NASA has already put in place an external task force, co-chaired by Tom Stafford and Dick Covey, to oversee its implementation of the CAIB's "return-to-flight" recommendations - those recommendations that must be met before the next Shuttle launch. Over the coming months, the Congress will be monitoring the task force's assessment of NASA's plans closely to assure ourselves and the American public that the next flight is as safe as is humanly possible.
However, a long-term oversight problem remains. The Stafford-Covey task force will conclude its activities when the Shuttle resumes flying, or even earlier. Admiral Gehman has repeatedly registered his concern that once the Shuttle is flying again, there may be no effective oversight mechanism to ensure that NASA follows through on the long-term CAIB recommendations - those designed to keep the Shuttle flying safely over the next decade. I share his concern.
My bill will establish an external, independent, and technically competent committee to monitor NASA's implementation of the CAIB's recommendations. The committee will be selected and run by the National Academy of Sciences and the National Academy of Engineering and will provide its timely assessments to both the Congress and NASA. Following the 1986 loss of the Space Shuttle Challenger, the National Academies provided a similar function in overseeing the re-design of the Shuttle's solid rocket motors (SRM), as well as reviewing other post-Challenger Shuttle modifications.

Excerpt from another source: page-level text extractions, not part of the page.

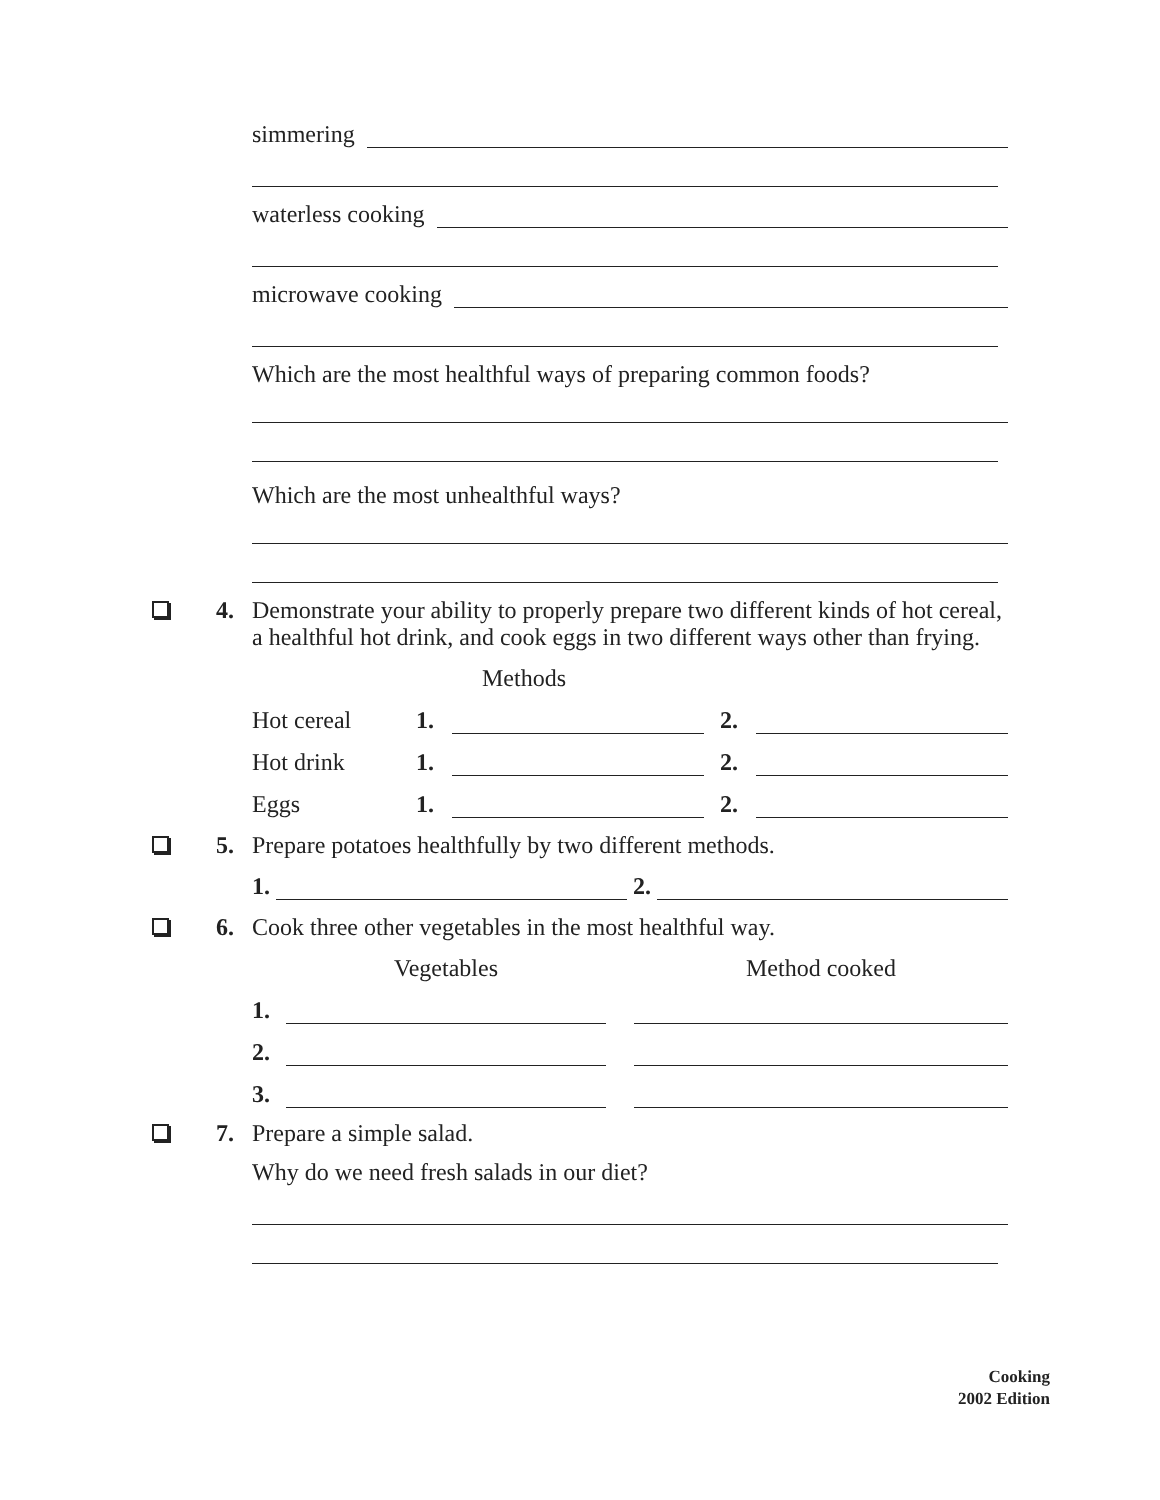simmering
waterless cooking
microwave cooking
Which are the most healthful ways of preparing common foods?
Which are the most unhealthful ways?
4.
Demonstrate your ability to properly prepare two different kinds of hot cereal, a healthful hot drink, and cook eggs in two different ways other than frying.
| | Methods | | | |
| Hot cereal | 1. | | 2. | |
| Hot drink | 1. | | 2. | |
| Eggs | 1. | | 2. | |
5. Prepare potatoes healthfully by two different methods.
1.
2.
6. Cook three other vegetables in the most healthful way.
| | Vegetables | | Method cooked |
| 1. | | | |
| 2. | | | |
| 3. | | | |
7. Prepare a simple salad.
Why do we need fresh salads in our diet?
Cooking
2002 Edition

History shows that the National Academies served a vital role in providing high-quality, independent advice and assessments to NASA during that difficult time. They were tough - rejecting several re-designs and test plans before approving the final design - but they were fair, and there have been no problems with the SRMs since Challenger.
Why can't the Congressionally established Aerospace Safety Advisory Panel (ASAP) monitor the long-term CAIB recommendations? Because a week ago - on September 22 - all nine ASAP members tendered their resignation, a distress signal that we in Congress should be taking very seriously. In interviews with the press, ASAP members have noted both their lack of independence from NASA and the discouraging fact that NASA has regularly dismissed the ASAP's safety recommendations. The oversight Committees, including the Science Committee, on which I serve as Ranking Member, need to get to the bottom of the ASAP situation. Perhaps the ASAP will need to be re-constituted legislatively to provide it with greater independence and resources.
At the same time, however, we need to establish a dedicated group that can effectively oversee NASA's implementation of the CAIB's long-term recommendations. I recognize that there may be many ways to reach this goal, and I call on the leaders of the relevant oversight Committees to convene hearings promptly to examine the various options. The strengths of my legislation are that it gives the Shuttle oversight group complete independence and it follows a model that has been proven to work effectively in the past. It also ties the oversight body to standing institutions - the National Academies - that can provide it with the support and stability it needs for the long run.
I offer this legislation with the goal of helping the NASA Administrator to promote safety in the human space flight program. I urge my colleagues to support the legislation and to speed its enactment into law.